In the main confusion pairs, there is a significant mix-up between pitting (Rp) and oil spots (Os), with 2.62% of the samples in Rp being misclassified as Os. This is due to the similarity in the grayscale features of the dark area at the bottom of pitting and oil-spot defects. The confusion between inclusions (In) and streaks (Ss) is more prominent, with 3.06% of the samples in In being misclassified as Ss, as both are fine, dispersed defects that are difficult to distinguish under low-contrast conditions. There is also confusion between crescent-shaped cracks (Cg) and water spots (Ws), with 3.06% of the samples in Cg being misclassified as Ws. This is due to the similarity between the blurry curved edges of crescent-shaped cracks and the texture of water spots.
A particularly notable issue is the background misclassification problem: The background misclassification rates for inclusions (In), pitting (Rp), and wrinkles (Cr) are as high as 86.90%, 79.91%, and 85.59%, respectively, all exceeding 75%, while the inter-category confusion rate is below 3.06%. Further data analysis confirms that the core bottleneck in detecting these types of defects lies in insufficient feature extraction capability. The model primarily faces the issue of missed detection rather than inter-category misclassification.
4.6.4. Quantitative Counts of TP/FP/FN for All Categories
This section presents the TP, FP, and FN counts of the CTG-YOLO model for each category on the NEU-DET dataset, specifying the number of correctly detected instances and the scale of errors for each defect type. The results are shown in
Table 7.
Table 8 shows the FP/FN breakdown by category for the CTG-YOLO model on this dataset, along with key evaluation metrics. The proportion of failure cases and representative examples are analyzed as follows. Crazing (Cr) exhibits a characteristic of missed detection: there are only 33 TP instances, while the number of FNs reaches 267, resulting in a missed detection rate of 89.00%. The features of this defect are highly fused with the steel rolling background, making it difficult for the CBY parallel module to capture faint feature signals. Nearly 90% of the samples are misclassified as background. It is worth noting that there are only three misclassifications and four background FPs, indicating that the model’s ability to distinguish the Cr category and differentiate from the background is relatively strong. The core bottleneck lies in insufficient feature capture, leading to missed detections, rather than category confusion or background misclassification.
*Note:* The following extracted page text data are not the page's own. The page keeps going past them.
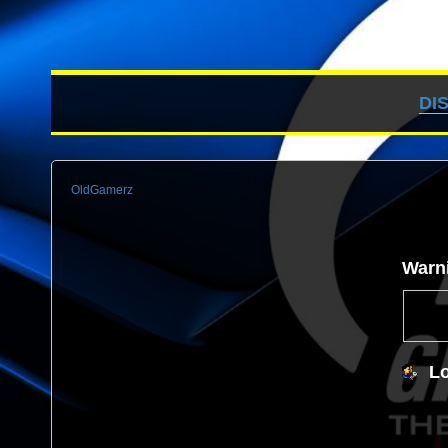
DI
OldGamerz
Warn
Lo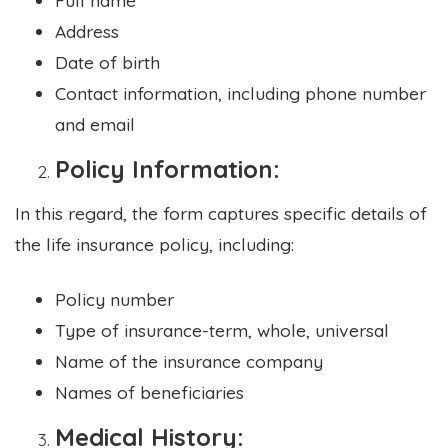
Address
Date of birth
Contact information, including phone number
and email
Policy Information:
In this regard, the form captures specific details of
the life insurance policy, including:
Policy number
Type of insurance-term, whole, universal
Name of the insurance company
Names of beneficiaries
Medical History:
Scratches (Sc) exhibit prominent background misclassification: There are 282 TP instances, with a recall rate of 94.00% and a missed detection rate of only 6.00%. However, there are 41 FP instances, of which 31 are background FPs. As a high-contrast linear defect, the model has strong ability to capture this type of feature, resulting in a very low missed detection rate. However, the normal rolling texture on the steel surface resembles the shape of Sc defects, leading to a significant number of background misclassifications. The core issue lies in the insufficient ability to differentiate between defects and background linear textures.
In summary, the detection performance of the CTG-YOLO model on the NEU-DET dataset shows significant differentiation. Scratches have the highest detection rate but suffer from severe background misclassification. Patches, pitting, and inclusions show stable performance, while cracks and pressed iron oxide scale are the main issues. The core problem with cracks lies in insufficient feature capture, leading to missed detections, while pressed iron oxide scale faces the dual challenge of missed detections and category confusion. Future optimizations should focus on enhancing feature extraction capabilities and improving the model’s ability to differentiate background textures.